A recent proposal was approved to unify the six current social fraternities on campus under one “mega-complex” by the Interfraternity Council. The first-of-its-kind proposal comes after campaigns for a more united interfraternal experience on campus.
The approved proposal will merge the fraternities into one building with six different levels; each being inhabited by a separate house on campus. This surprised many, as it has been rumored for some time that the college would be rebuilding the current fraternity houses. The manner in which the reconstruction is being executed has both its supporters and critics.
In defense of the proposal, director for Greek life, Cohn Jollier, said that “by merging all the houses into one, I expect to see interfraternal incidents decline by 50% while at the same time promoting Greek synergy between the brotherhoods.”
Though some members of the Greek community have disagreed with his comments, the approval of the proposal is being generally well regarded by non-Greek students.
New York City sophomore John Stewart was excited at the news of the fraternities being unified, noting that the burden of choosing which house to go to on the weekends produced unneeded weekly anxiety.
“I can never decide where to go on the weekends,” the Scientology major said while continuing on to say, “Many times I just stay in until my anxiety clears, then I make a decision.”

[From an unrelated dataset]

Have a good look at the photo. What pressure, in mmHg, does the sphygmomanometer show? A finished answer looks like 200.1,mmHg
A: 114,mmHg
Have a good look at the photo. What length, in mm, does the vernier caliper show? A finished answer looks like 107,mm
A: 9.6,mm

The location and structure of the fraternity, “mega-complex” has also been something of controversy with the approved plan placing it in the middle of the quad, “to further promote the residential experience of a liberal arts college.” This has also created outlash from faculty and students alike, but the largest debate being held about the fraternity-complex is which house will reside on top floor residence, or the “penthouse” as it is being referred to.
Jollier proposed that an inter-fraternal pledge battle royale could decide the winner of the penthouse. Fraternity members were torn over whether to commit to the death match.
“God, I really hate these pledges, but I don’t know if I want to have to climb all those stairs,” said one fraternity member.
With many questions on whether or not the “mega-complex” will succeed, the announcement is historic regardless. Jollier hopes the mega-complex will serve as a template for the rest of the country to improve the national fraternity experience.